I guess in 99% of cases this doesn't matter. JVM code is usually running on a server where the only real penalty for a larger artifact is more time to pull the image or artifact.

Agree. Replacing the json library with borer seems to be the best thing to do to drastically reduce the plugin size.

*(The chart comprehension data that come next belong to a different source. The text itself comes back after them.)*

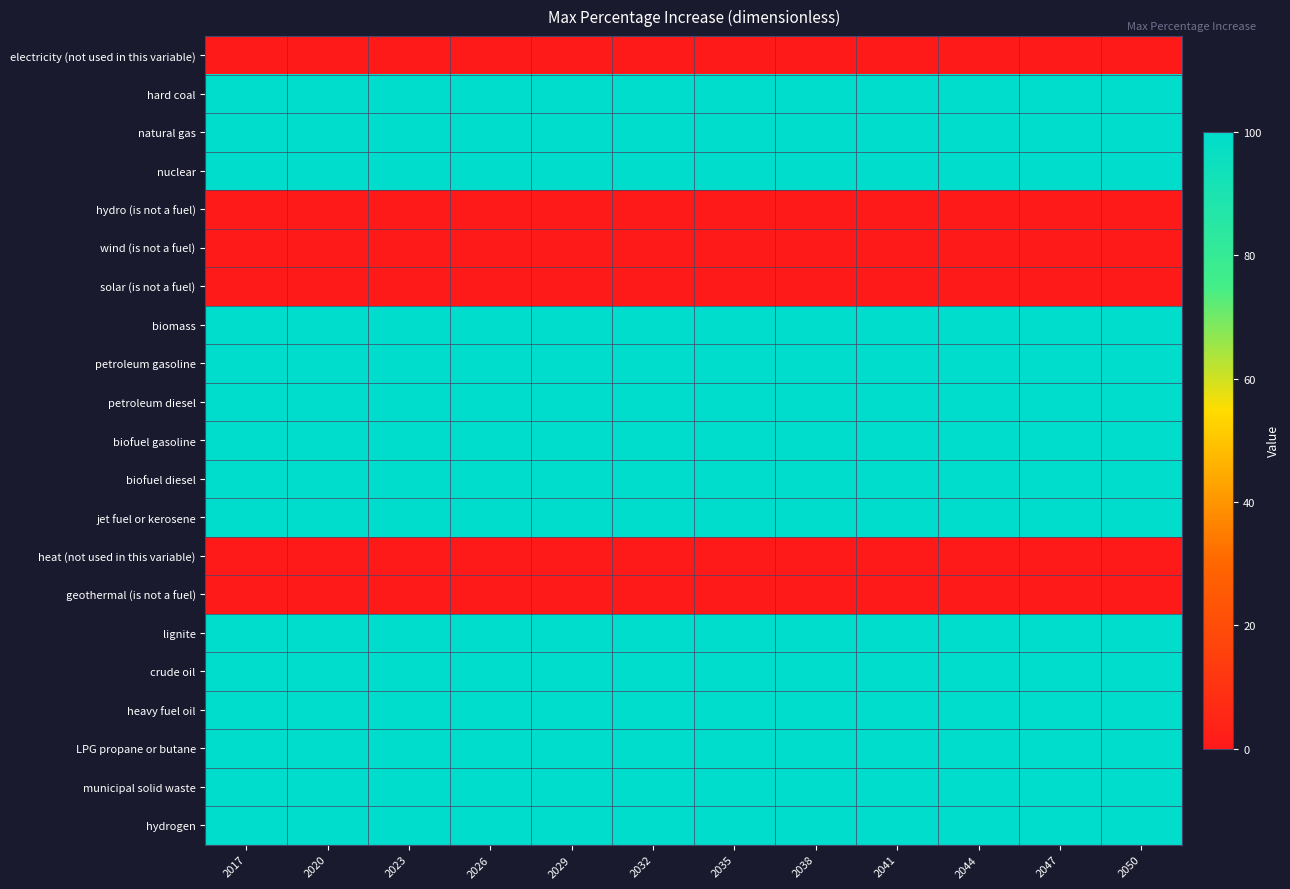

Reading left to right, what are all the values shown in this chart?

electricity (not used in this variable): 2017=0	2020=0	2023=0	2026=0	2029=0	2032=0	2035=0	2038=0	2041=0	2044=0	2047=0	2050=0
hard coal: 2017=100	2020=100	2023=100	2026=100	2029=100	2032=100	2035=100	2038=100	2041=100	2044=100	2047=100	2050=100
natural gas: 2017=100	2020=100	2023=100	2026=100	2029=100	2032=100	2035=100	2038=100	2041=100	2044=100	2047=100	2050=100
nuclear: 2017=100	2020=100	2023=100	2026=100	2029=100	2032=100	2035=100	2038=100	2041=100	2044=100	2047=100	2050=100
hydro (is not a fuel): 2017=0	2020=0	2023=0	2026=0	2029=0	2032=0	2035=0	2038=0	2041=0	2044=0	2047=0	2050=0
wind (is not a fuel): 2017=0	2020=0	2023=0	2026=0	2029=0	2032=0	2035=0	2038=0	2041=0	2044=0	2047=0	2050=0
solar (is not a fuel): 2017=0	2020=0	2023=0	2026=0	2029=0	2032=0	2035=0	2038=0	2041=0	2044=0	2047=0	2050=0
biomass: 2017=100	2020=100	2023=100	2026=100	2029=100	2032=100	2035=100	2038=100	2041=100	2044=100	2047=100	2050=100
petroleum gasoline: 2017=100	2020=100	2023=100	2026=100	2029=100	2032=100	2035=100	2038=100	2041=100	2044=100	2047=100	2050=100
petroleum diesel: 2017=100	2020=100	2023=100	2026=100	2029=100	2032=100	2035=100	2038=100	2041=100	2044=100	2047=100	2050=100
biofuel gasoline: 2017=100	2020=100	2023=100	2026=100	2029=100	2032=100	2035=100	2038=100	2041=100	2044=100	2047=100	2050=100
biofuel diesel: 2017=100	2020=100	2023=100	2026=100	2029=100	2032=100	2035=100	2038=100	2041=100	2044=100	2047=100	2050=100
jet fuel or kerosene: 2017=100	2020=100	2023=100	2026=100	2029=100	2032=100	2035=100	2038=100	2041=100	2044=100	2047=100	2050=100
heat (not used in this variable): 2017=0	2020=0	2023=0	2026=0	2029=0	2032=0	2035=0	2038=0	2041=0	2044=0	2047=0	2050=0
geothermal (is not a fuel): 2017=0	2020=0	2023=0	2026=0	2029=0	2032=0	2035=0	2038=0	2041=0	2044=0	2047=0	2050=0
lignite: 2017=100	2020=100	2023=100	2026=100	2029=100	2032=100	2035=100	2038=100	2041=100	2044=100	2047=100	2050=100
crude oil: 2017=100	2020=100	2023=100	2026=100	2029=100	2032=100	2035=100	2038=100	2041=100	2044=100	2047=100	2050=100
heavy fuel oil: 2017=100	2020=100	2023=100	2026=100	2029=100	2032=100	2035=100	2038=100	2041=100	2044=100	2047=100	2050=100
LPG propane or butane: 2017=100	2020=100	2023=100	2026=100	2029=100	2032=100	2035=100	2038=100	2041=100	2044=100	2047=100	2050=100
municipal solid waste: 2017=100	2020=100	2023=100	2026=100	2029=100	2032=100	2035=100	2038=100	2041=100	2044=100	2047=100	2050=100
hydrogen: 2017=100	2020=100	2023=100	2026=100	2029=100	2032=100	2035=100	2038=100	2041=100	2044=100	2047=100	2050=100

I have anyway given a try updating the entire project to scala 2.13 and bump circe as well. Tests look okay except for ExactSimilarityFunctionSuite. I tried to dig in a bit but I am not sure why this does not work. Maybe you might want to have a look since it could be good to upgrade scala before changing the json library (see this branch https://github.com/fabriziofortino/elastiknn/tree/scala_2_13).

Hi @fabriziofortino . That looks like excellent work. I appreciate you taking the time to do it. I'll try my best to look into the test issue this week, or on the weekend at the latest. I agree it's a good idea to go ahead with the scala update first.

#317 LGTM. Unfortunately Github is having a hard time on the JVM tests. They all pass locally for me, so I'm not sure what is happening. Looking deeper ATM.

For the JSON library: I started looking deeper into Borer. I don't see much of an advantage of using Borer over just using the elasticsearch-x-content library, which contains XContentBuilder and XContentParser. This library is only ~150kb, so it's definitely small enough. Some reasons I'm thinking elasticsearch-x-content will be preferable:

  1. It will reduce some serde overhead in the plugin itself. Currently there are several places where the plugin code takes an XContentParser, materializes it to a Map, turns that Map into a circe Json ADT, and then decodes the Json to a Scala type. We can avoid a lot of allocations my just going from XContentParser to the Scala type.
  2. The current codec is already ~80% manual (i.e., uses the HCursor), and the API is stable. If the codec were largely derived or the API were rapidly evolving, I would see some advantage to learning another library's derivation quirks. However, in this case, we might as well just do the remaining 20% manually and avoid the overhead described in my previous point.

I took a first pass at a couple codecs here: https://github.com/alexklibisz/elastiknn/compare/elastiknn-316-xcontentcodec?expand=1

The main point is the XContentCodec[T] typeclass:

trait XContentCodec[T] {
  def buildUnsafe(t: T, x: XContentBuilder): Unit
  def parseUnsafe(p: XContentParser): T
}

My thinking right now is that this should replace the ElasticsearchCodec.

That looks great @alexklibisz !

Thanks. I changed the interfaces a bit (see the PR) since posting the comment, but still same idea. I'd like to add a couple abstractions for common patterns on the parsing side because that code is getting very tedious. Feel free to take a pass at it too if you're interested.

Hey @fabriziofortino. I made some progress on this. When you get a chance, have a look at: https://github.com/alexklibisz/elastiknn/releases/tag/7.14.1.2-PR321-SNAPSHOT

The release artifact is down to 8MB.

image

I'd like to add a handful more tests for error scenarios over in #321.

Thanks @alexklibisz . That looks great! I will review the PR asap.

Here's the new release: https://github.com/alexklibisz/elastiknn/releases/tag/7.14.1.3

Closing this now. Thanks for your help @fabriziofortino. Feel free to re-open if you find issues.